Text extractions by page
>>>>

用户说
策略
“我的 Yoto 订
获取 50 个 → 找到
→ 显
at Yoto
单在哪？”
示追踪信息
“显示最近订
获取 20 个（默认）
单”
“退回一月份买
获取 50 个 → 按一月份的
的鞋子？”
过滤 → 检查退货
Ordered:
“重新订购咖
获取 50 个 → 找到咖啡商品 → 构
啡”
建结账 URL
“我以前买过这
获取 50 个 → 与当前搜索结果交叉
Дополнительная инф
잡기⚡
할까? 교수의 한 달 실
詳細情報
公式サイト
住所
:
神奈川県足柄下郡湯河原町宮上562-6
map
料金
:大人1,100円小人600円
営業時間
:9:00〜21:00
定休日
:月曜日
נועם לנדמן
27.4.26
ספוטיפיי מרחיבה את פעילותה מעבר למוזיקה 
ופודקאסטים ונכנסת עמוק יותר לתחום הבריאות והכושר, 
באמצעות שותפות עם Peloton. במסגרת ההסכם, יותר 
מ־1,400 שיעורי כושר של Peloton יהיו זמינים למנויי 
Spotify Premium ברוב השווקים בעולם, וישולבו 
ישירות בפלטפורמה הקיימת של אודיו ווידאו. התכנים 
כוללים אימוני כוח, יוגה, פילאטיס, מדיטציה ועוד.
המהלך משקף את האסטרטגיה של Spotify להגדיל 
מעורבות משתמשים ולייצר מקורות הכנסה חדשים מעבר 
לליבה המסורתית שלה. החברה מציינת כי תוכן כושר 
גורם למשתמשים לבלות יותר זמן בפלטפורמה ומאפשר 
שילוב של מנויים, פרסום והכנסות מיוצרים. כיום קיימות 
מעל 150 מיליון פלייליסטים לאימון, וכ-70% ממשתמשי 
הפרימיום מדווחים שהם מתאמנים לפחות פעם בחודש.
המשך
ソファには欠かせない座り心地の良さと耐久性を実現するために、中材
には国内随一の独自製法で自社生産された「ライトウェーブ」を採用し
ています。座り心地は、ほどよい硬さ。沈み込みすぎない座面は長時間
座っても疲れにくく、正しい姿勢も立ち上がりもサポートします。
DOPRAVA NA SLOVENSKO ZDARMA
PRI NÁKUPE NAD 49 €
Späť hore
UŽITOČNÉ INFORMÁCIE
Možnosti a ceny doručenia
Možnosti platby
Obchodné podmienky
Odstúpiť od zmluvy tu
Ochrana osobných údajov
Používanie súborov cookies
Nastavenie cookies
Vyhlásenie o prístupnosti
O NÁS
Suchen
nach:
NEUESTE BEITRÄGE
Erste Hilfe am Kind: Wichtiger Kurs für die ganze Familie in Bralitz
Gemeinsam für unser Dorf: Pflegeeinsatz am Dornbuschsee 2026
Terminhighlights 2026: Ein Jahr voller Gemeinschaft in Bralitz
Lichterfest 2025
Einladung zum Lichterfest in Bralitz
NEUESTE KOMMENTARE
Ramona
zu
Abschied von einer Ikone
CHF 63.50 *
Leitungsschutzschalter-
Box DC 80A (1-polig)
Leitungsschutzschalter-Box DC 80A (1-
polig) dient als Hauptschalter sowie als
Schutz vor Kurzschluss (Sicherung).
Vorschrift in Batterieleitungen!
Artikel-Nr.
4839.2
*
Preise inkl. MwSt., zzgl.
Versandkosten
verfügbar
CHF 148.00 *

<<<<

Task to carry out: Render every line of the entries above as a JSON list of strings, one string per line, with blank lines omitted.

Output:
[
  "用户说",
  "策略",
  "“我的 Yoto 订",
  "获取 50 个 → 找到",
  "→ 显",
  "at Yoto",
  "单在哪？”",
  "示追踪信息",
  "“显示最近订",
  "获取 20 个（默认）",
  "单”",
  "“退回一月份买",
  "获取 50 个 → 按一月份的",
  "的鞋子？”",
  "过滤 → 检查退货",
  "Ordered:",
  "“重新订购咖",
  "获取 50 个 → 找到咖啡商品 → 构",
  "啡”",
  "建结账 URL",
  "“我以前买过这",
  "获取 50 个 → 与当前搜索结果交叉",
  "Дополнительная инф",
  "잡기⚡",
  "할까? 교수의 한 달 실",
  "詳細情報",
  "公式サイト",
  "住所",
  ":",
  "神奈川県足柄下郡湯河原町宮上562-6",
  "map",
  "料金",
  ":大人1,100円小人600円",
  "営業時間",
  ":9:00〜21:00",
  "定休日",
  ":月曜日",
  "נועם לנדמן",
  "27.4.26",
  "ספוטיפיי מרחיבה את פעילותה מעבר למוזיקה ",
  "ופודקאסטים ונכנסת עמוק יותר לתחום הבריאות והכושר, ",
  "באמצעות שותפות עם Peloton. במסגרת ההסכם, יותר ",
  "מ־1,400 שיעורי כושר של Peloton יהיו זמינים למנויי ",
  "Spotify Premium ברוב השווקים בעולם, וישולבו ",
  "ישירות בפלטפורמה הקיימת של אודיו ווידאו. התכנים ",
  "כוללים אימוני כוח, יוגה, פילאטיס, מדיטציה ועוד.",
  "המהלך משקף את האסטרטגיה של Spotify להגדיל ",
  "מעורבות משתמשים ולייצר מקורות הכנסה חדשים מעבר ",
  "לליבה המסורתית שלה. החברה מציינת כי תוכן כושר ",
  "גורם למשתמשים לבלות יותר זמן בפלטפורמה ומאפשר ",
  "שילוב של מנויים, פרסום והכנסות מיוצרים. כיום קיימות ",
  "מעל 150 מיליון פלייליסטים לאימון, וכ-70% ממשתמשי ",
  "הפרימיום מדווחים שהם מתאמנים לפחות פעם בחודש.",
  "המשך",
  "ソファには欠かせない座り心地の良さと耐久性を実現するために、中材",
  "には国内随一の独自製法で自社生産された「ライトウェーブ」を採用し",
  "ています。座り心地は、ほどよい硬さ。沈み込みすぎない座面は長時間",
  "座っても疲れにくく、正しい姿勢も立ち上がりもサポートします。",
  "DOPRAVA NA SLOVENSKO ZDARMA",
  "PRI NÁKUPE NAD 49 €",
  "Späť hore",
  "UŽITOČNÉ INFORMÁCIE",
  "Možnosti a ceny doručenia",
  "Možnosti platby",
  "Obchodné podmienky",
  "Odstúpiť od zmluvy tu",
  "Ochrana osobných údajov",
  "Používanie súborov cookies",
  "Nastavenie cookies",
  "Vyhlásenie o prístupnosti",
  "O NÁS",
  "Suchen",
  "nach:",
  "NEUESTE BEITRÄGE",
  "Erste Hilfe am Kind: Wichtiger Kurs für die ganze Familie in Bralitz",
  "Gemeinsam für unser Dorf: Pflegeeinsatz am Dornbuschsee 2026",
  "Terminhighlights 2026: Ein Jahr voller Gemeinschaft in Bralitz",
  "Lichterfest 2025",
  "Einladung zum Lichterfest in Bralitz",
  "NEUESTE KOMMENTARE",
  "Ramona",
  "zu",
  "Abschied von einer Ikone",
  "CHF 63.50 *",
  "Leitungsschutzschalter-",
  "Box DC 80A (1-polig)",
  "Leitungsschutzschalter-Box DC 80A (1-",
  "polig) dient als Hauptschalter sowie als",
  "Schutz vor Kurzschluss (Sicherung).",
  "Vorschrift in Batterieleitungen!",
  "Artikel-Nr.",
  "4839.2",
  "*",
  "Preise inkl. MwSt., zzgl.",
  "Versandkosten",
  "verfügbar",
  "CHF 148.00 *"
]